◆ **TASK STATEMENT**:
Every entry in the data is to be written out exactly; no picture belongs in the copy.

◆ **SUPPLIED ENTRIES**:

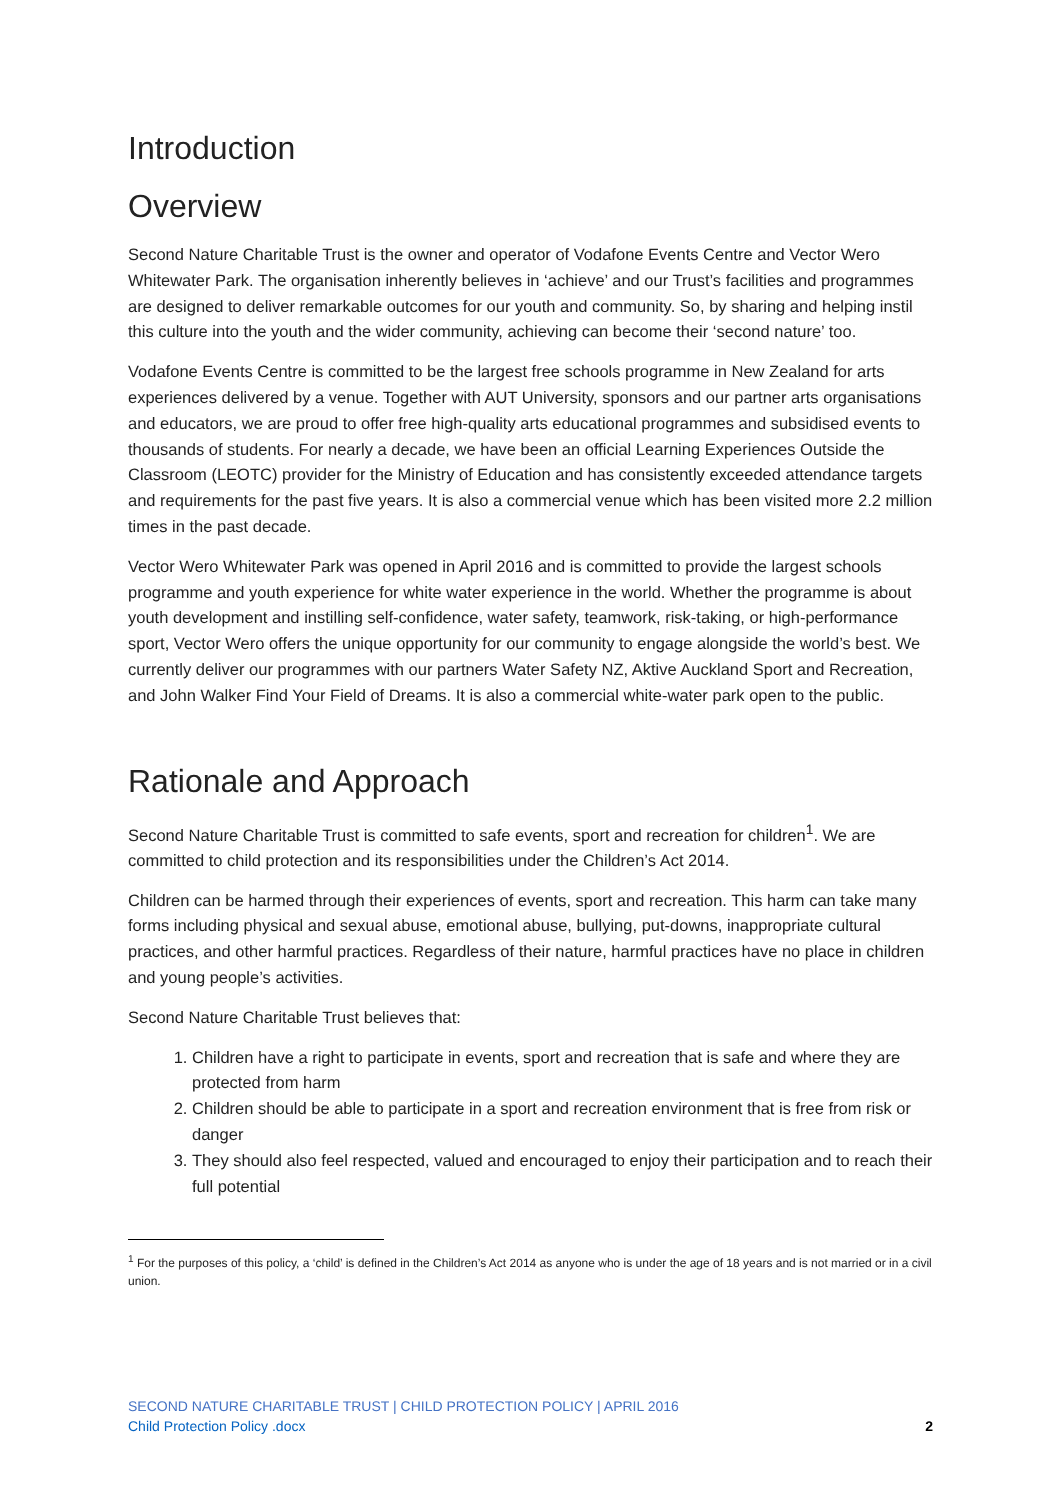Introduction
Overview
Second Nature Charitable Trust is the owner and operator of Vodafone Events Centre and Vector Wero Whitewater Park. The organisation inherently believes in ‘achieve’ and our Trust’s facilities and programmes are designed to deliver remarkable outcomes for our youth and community. So, by sharing and helping instil this culture into the youth and the wider community, achieving can become their ‘second nature’ too.
Vodafone Events Centre is committed to be the largest free schools programme in New Zealand for arts experiences delivered by a venue. Together with AUT University, sponsors and our partner arts organisations and educators, we are proud to offer free high-quality arts educational programmes and subsidised events to thousands of students. For nearly a decade, we have been an official Learning Experiences Outside the Classroom (LEOTC) provider for the Ministry of Education and has consistently exceeded attendance targets and requirements for the past five years. It is also a commercial venue which has been visited more 2.2 million times in the past decade.
Vector Wero Whitewater Park was opened in April 2016 and is committed to provide the largest schools programme and youth experience for white water experience in the world. Whether the programme is about youth development and instilling self-confidence, water safety, teamwork, risk-taking, or high-performance sport, Vector Wero offers the unique opportunity for our community to engage alongside the world’s best. We currently deliver our programmes with our partners Water Safety NZ, Aktive Auckland Sport and Recreation, and John Walker Find Your Field of Dreams. It is also a commercial white-water park open to the public.
Rationale and Approach
Second Nature Charitable Trust is committed to safe events, sport and recreation for children<sup>1</sup>. We are committed to child protection and its responsibilities under the Children’s Act 2014.
Children can be harmed through their experiences of events, sport and recreation. This harm can take many forms including physical and sexual abuse, emotional abuse, bullying, put-downs, inappropriate cultural practices, and other harmful practices. Regardless of their nature, harmful practices have no place in children and young people’s activities.
Second Nature Charitable Trust believes that:
1. Children have a right to participate in events, sport and recreation that is safe and where they are protected from harm
2. Children should be able to participate in a sport and recreation environment that is free from risk or danger
3. They should also feel respected, valued and encouraged to enjoy their participation and to reach their full potential
<sup>1</sup> For the purposes of this policy, a ‘child’ is defined in the Children’s Act 2014 as anyone who is under the age of 18 years and is not married or in a civil union.
SECOND NATURE CHARITABLE TRUST | CHILD PROTECTION POLICY | APRIL 2016
Child Protection Policy .docx
2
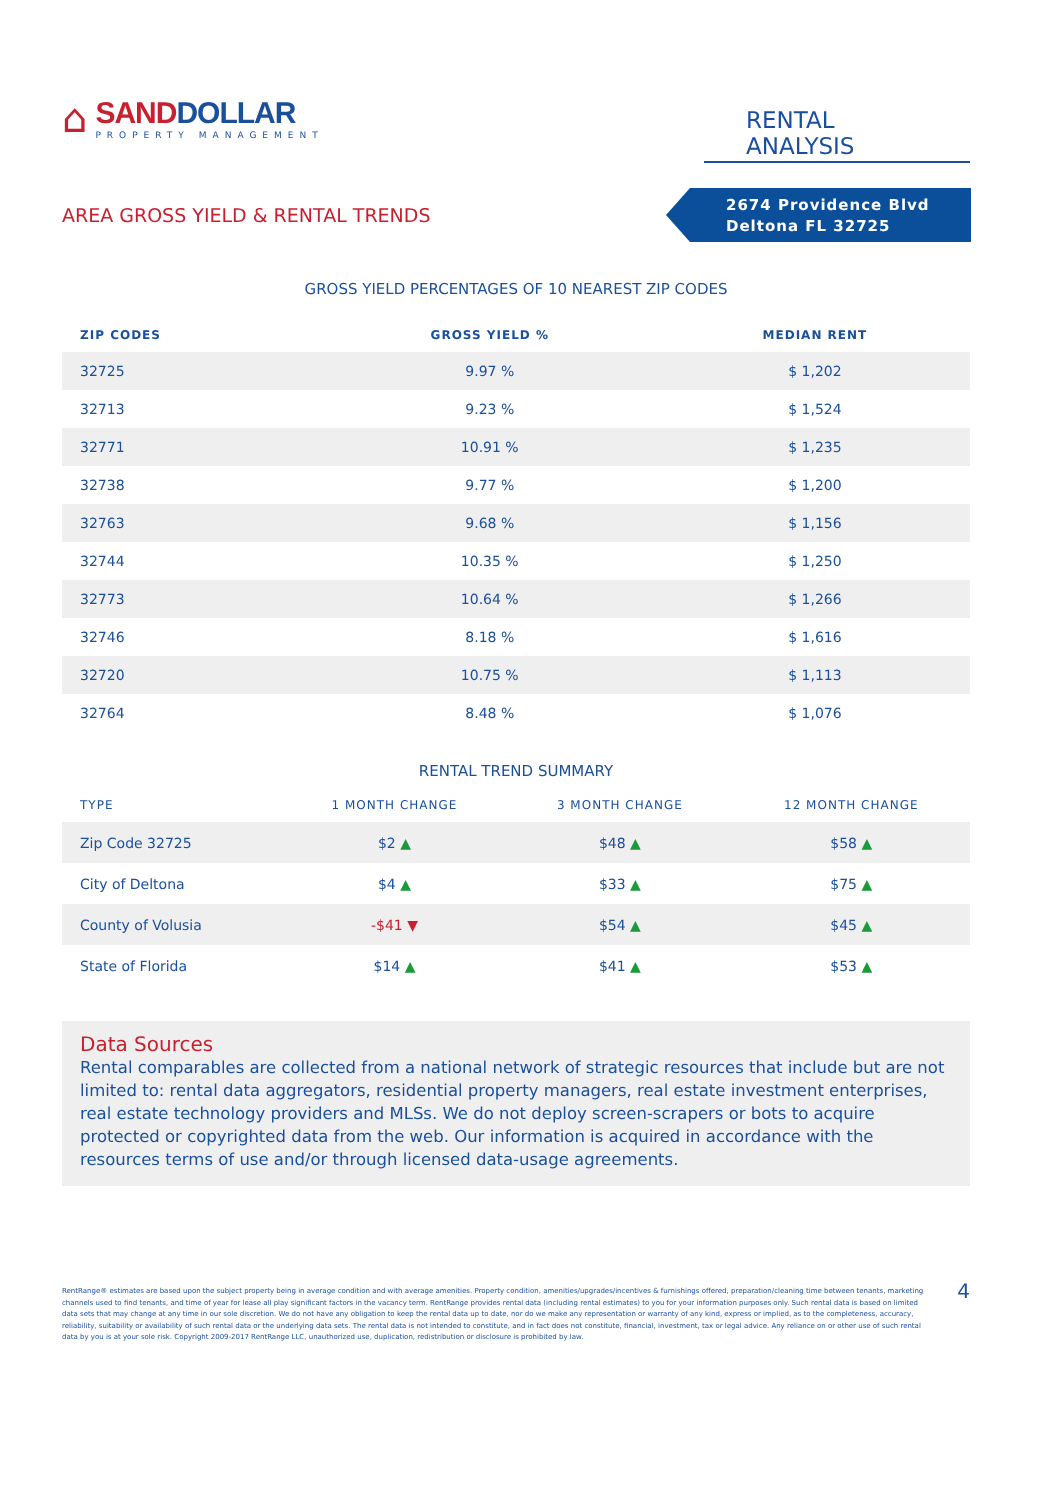⌂
SANDDOLLAR
PROPERTY MANAGEMENT
RENTAL ANALYSIS
AREA GROSS YIELD & RENTAL TRENDS
2674 Providence Blvd
Deltona FL 32725
GROSS YIELD PERCENTAGES OF 10 NEAREST ZIP CODES
| ZIP CODES | GROSS YIELD % | MEDIAN RENT |
| --- | --- | --- |
| 32725 | 9.97 % | $ 1,202 |
| 32713 | 9.23 % | $ 1,524 |
| 32771 | 10.91 % | $ 1,235 |
| 32738 | 9.77 % | $ 1,200 |
| 32763 | 9.68 % | $ 1,156 |
| 32744 | 10.35 % | $ 1,250 |
| 32773 | 10.64 % | $ 1,266 |
| 32746 | 8.18 % | $ 1,616 |
| 32720 | 10.75 % | $ 1,113 |
| 32764 | 8.48 % | $ 1,076 |
RENTAL TREND SUMMARY
| TYPE | 1 MONTH CHANGE | 3 MONTH CHANGE | 12 MONTH CHANGE |
| --- | --- | --- | --- |
| Zip Code 32725 | $2 ▲ | $48 ▲ | $58 ▲ |
| City of Deltona | $4 ▲ | $33 ▲ | $75 ▲ |
| County of Volusia | -$41 ▼ | $54 ▲ | $45 ▲ |
| State of Florida | $14 ▲ | $41 ▲ | $53 ▲ |
Data Sources
Rental comparables are collected from a national network of strategic resources that include but are not limited to: rental data aggregators, residential property managers, real estate investment enterprises, real estate technology providers and MLSs. We do not deploy screen-scrapers or bots to acquire protected or copyrighted data from the web. Our information is acquired in accordance with the resources terms of use and/or through licensed data-usage agreements.
RentRange® estimates are based upon the subject property being in average condition and with average amenities. Property condition, amenities/upgrades/incentives & furnishings offered, preparation/cleaning time between tenants, marketing channels used to find tenants, and time of year for lease all play significant factors in the vacancy term. RentRange provides rental data (including rental estimates) to you for your information purposes only. Such rental data is based on limited data sets that may change at any time in our sole discretion. We do not have any obligation to keep the rental data up to date, nor do we make any representation or warranty of any kind, express or implied, as to the completeness, accuracy, reliability, suitability or availability of such rental data or the underlying data sets. The rental data is not intended to constitute, and in fact does not constitute, financial, investment, tax or legal advice. Any reliance on or other use of such rental data by you is at your sole risk. Copyright 2009-2017 RentRange LLC, unauthorized use, duplication, redistribution or disclosure is prohibited by law.
4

◆ **FINISHED TASK**:
Introduction
Overview
Second Nature Charitable Trust is the owner and operator of Vodafone Events Centre and Vector Wero Whitewater Park. The organisation inherently believes in ‘achieve’ and our Trust’s facilities and programmes are designed to deliver remarkable outcomes for our youth and community. So, by sharing and helping instil this culture into the youth and the wider community, achieving can become their ‘second nature’ too.
Vodafone Events Centre is committed to be the largest free schools programme in New Zealand for arts experiences delivered by a venue. Together with AUT University, sponsors and our partner arts organisations and educators, we are proud to offer free high-quality arts educational programmes and subsidised events to thousands of students. For nearly a decade, we have been an official Learning Experiences Outside the Classroom (LEOTC) provider for the Ministry of Education and has consistently exceeded attendance targets and requirements for the past five years. It is also a commercial venue which has been visited more 2.2 million times in the past decade.
Vector Wero Whitewater Park was opened in April 2016 and is committed to provide the largest schools programme and youth experience for white water experience in the world. Whether the programme is about youth development and instilling self-confidence, water safety, teamwork, risk-taking, or high-performance sport, Vector Wero offers the unique opportunity for our community to engage alongside the world’s best. We currently deliver our programmes with our partners Water Safety NZ, Aktive Auckland Sport and Recreation, and John Walker Find Your Field of Dreams. It is also a commercial white-water park open to the public.
Rationale and Approach
Second Nature Charitable Trust is committed to safe events, sport and recreation for children<sup>1</sup>. We are committed to child protection and its responsibilities under the Children’s Act 2014.
Children can be harmed through their experiences of events, sport and recreation. This harm can take many forms including physical and sexual abuse, emotional abuse, bullying, put-downs, inappropriate cultural practices, and other harmful practices. Regardless of their nature, harmful practices have no place in children and young people’s activities.
Second Nature Charitable Trust believes that:
1. Children have a right to participate in events, sport and recreation that is safe and where they are protected from harm
2. Children should be able to participate in a sport and recreation environment that is free from risk or danger
3. They should also feel respected, valued and encouraged to enjoy their participation and to reach their full potential
<sup>1</sup> For the purposes of this policy, a ‘child’ is defined in the Children’s Act 2014 as anyone who is under the age of 18 years and is not married or in a civil union.
SECOND NATURE CHARITABLE TRUST | CHILD PROTECTION POLICY | APRIL 2016
Child Protection Policy .docx
2
⌂
SANDDOLLAR
PROPERTY MANAGEMENT
RENTAL ANALYSIS
AREA GROSS YIELD & RENTAL TRENDS
2674 Providence Blvd
Deltona FL 32725
GROSS YIELD PERCENTAGES OF 10 NEAREST ZIP CODES
| ZIP CODES | GROSS YIELD % | MEDIAN RENT |
| --- | --- | --- |
| 32725 | 9.97 % | $ 1,202 |
| 32713 | 9.23 % | $ 1,524 |
| 32771 | 10.91 % | $ 1,235 |
| 32738 | 9.77 % | $ 1,200 |
| 32763 | 9.68 % | $ 1,156 |
| 32744 | 10.35 % | $ 1,250 |
| 32773 | 10.64 % | $ 1,266 |
| 32746 | 8.18 % | $ 1,616 |
| 32720 | 10.75 % | $ 1,113 |
| 32764 | 8.48 % | $ 1,076 |
RENTAL TREND SUMMARY
| TYPE | 1 MONTH CHANGE | 3 MONTH CHANGE | 12 MONTH CHANGE |
| --- | --- | --- | --- |
| Zip Code 32725 | $2 ▲ | $48 ▲ | $58 ▲ |
| City of Deltona | $4 ▲ | $33 ▲ | $75 ▲ |
| County of Volusia | -$41 ▼ | $54 ▲ | $45 ▲ |
| State of Florida | $14 ▲ | $41 ▲ | $53 ▲ |
Data Sources
Rental comparables are collected from a national network of strategic resources that include but are not limited to: rental data aggregators, residential property managers, real estate investment enterprises, real estate technology providers and MLSs. We do not deploy screen-scrapers or bots to acquire protected or copyrighted data from the web. Our information is acquired in accordance with the resources terms of use and/or through licensed data-usage agreements.
RentRange® estimates are based upon the subject property being in average condition and with average amenities. Property condition, amenities/upgrades/incentives & furnishings offered, preparation/cleaning time between tenants, marketing channels used to find tenants, and time of year for lease all play significant factors in the vacancy term. RentRange provides rental data (including rental estimates) to you for your information purposes only. Such rental data is based on limited data sets that may change at any time in our sole discretion. We do not have any obligation to keep the rental data up to date, nor do we make any representation or warranty of any kind, express or implied, as to the completeness, accuracy, reliability, suitability or availability of such rental data or the underlying data sets. The rental data is not intended to constitute, and in fact does not constitute, financial, investment, tax or legal advice. Any reliance on or other use of such rental data by you is at your sole risk. Copyright 2009-2017 RentRange LLC, unauthorized use, duplication, redistribution or disclosure is prohibited by law.
4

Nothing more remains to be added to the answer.